The story of these chapters in American history too often whitewash the role of the victors in these wars of development (‘Yellowstone’: Low Noon, or How the West Was Lost, PW, 2/15/22). Always the underlying theme has been the desecration of the West in order to pave the way for power and profit.
Modern handmaidens of these profits like prodigious writer/director/producer Taylor Sheridan serve as apologists for corporate capitalism and the White culture of his beloved “Cowboy Way.” Sheridan’s works, from Yellowstone and 1883 to 1923 and Landman are a compendium defense of the property of the European settlers who dispossessed the Native populations and the large corporations which succeeded them.
Sheridan ends up romanticizing the early settlers and exoticizing the Natives. Exploitation is either depicted as inevitable or for some greater good, often that of enriching the few at the expense of all others.
American Primeval, the new television mini-series by veteran Director Peter Berg (Friday Night Lights, The Rundown) and versatile writer Mark L. Smith (The Revenant, The Boys in the Boat, Twisters) has at least rescued a piece of this history accurately.
Smith and Berg have created a serious, sophisticated, multi-layered look at the forces that developed the West. Their clear-eyed look may at times be brutal and violent graphically. It’s honesty in dealing with settlers, Natives, and especially the Mormon Church’s land seizures in Utah elevates American Primeval over the ahistorical, idealized, dewy depictions.

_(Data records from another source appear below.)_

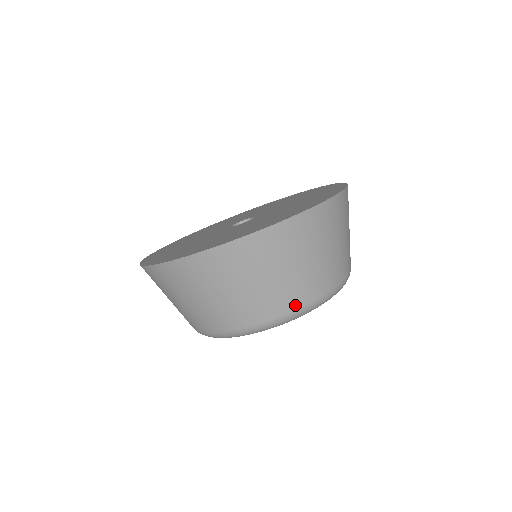
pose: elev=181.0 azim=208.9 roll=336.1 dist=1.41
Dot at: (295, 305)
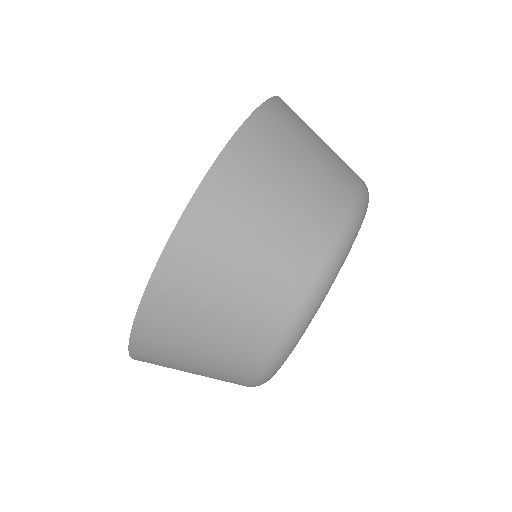
Dot at: occluded
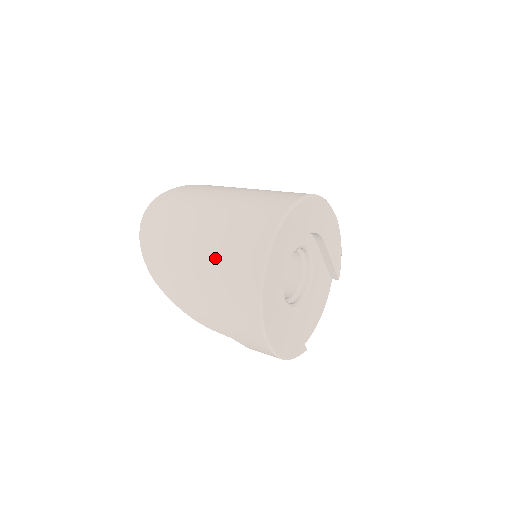
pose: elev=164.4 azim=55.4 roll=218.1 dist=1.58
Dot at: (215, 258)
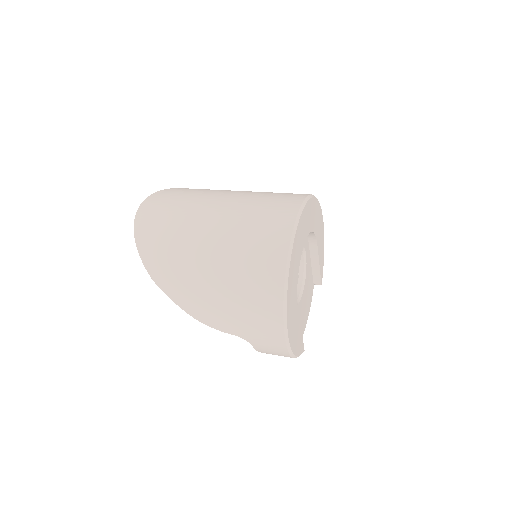
Dot at: (231, 251)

Primeval’s story centers on the infamous Mountain Meadow Massacre of 1857 perpetrated by Mormons disguised as Native Americans. The Mormon militia, inspired by Latter Day Saint teachings against outsiders and Mormon hostility to the United States government, massacred 120 members of the Baker-Fancher wagon train heading across Utah toward California.
Against the backdrop of the massacre and the cover-up by Mormon participants and supporters, American Primeval tracks the struggles of Sara Holloway (Betty Gilpin), her son, and guide Isaac Reed (Taylor Kitsch) across Utah.
Gilpin’s character development as a strong woman at jeopardy because of her personal secrets is well-defined character development. In Holloway we see 19th century woman on the frontier coming to terms with male violence and natural forces. Gilpin reveals the resources a clever, ambitious headstrong needs to survive. In what could have been a stereotypical throwaway, Gilpin shines brightly.
Bounty hunters led by Virgil Cutter (Jai Courtney) pursue the Holloway party. Shoshone natives, survivors of the massacre, and pioneer trading post leader Jim Bridger (Shea Wigham) help them. The series takes its time exploring the conflicted motives and behaviors of all of these participants.
It should be noted that not everyone enjoyed the content as much as this reviewer. The all-too-predictable condemnation of the show by the Mormon Church attacks the series for what it characterizes as “an inaccurate portrayal reflective of an entire faith group.” The church particularly denounced the portrayal of Brigham Young as “egregiously mischaracterized.”
It seems to this reviewer, who studied the period and has taught American History at the collegiate level, that the conclusions reached in the series depictions were accurate and took pains to differentiate the actions and beliefs of all those portrayed. Viewers should be encouraged to make their own conclusions after watching American Primeval.
American Primeval is streaming on Netflix.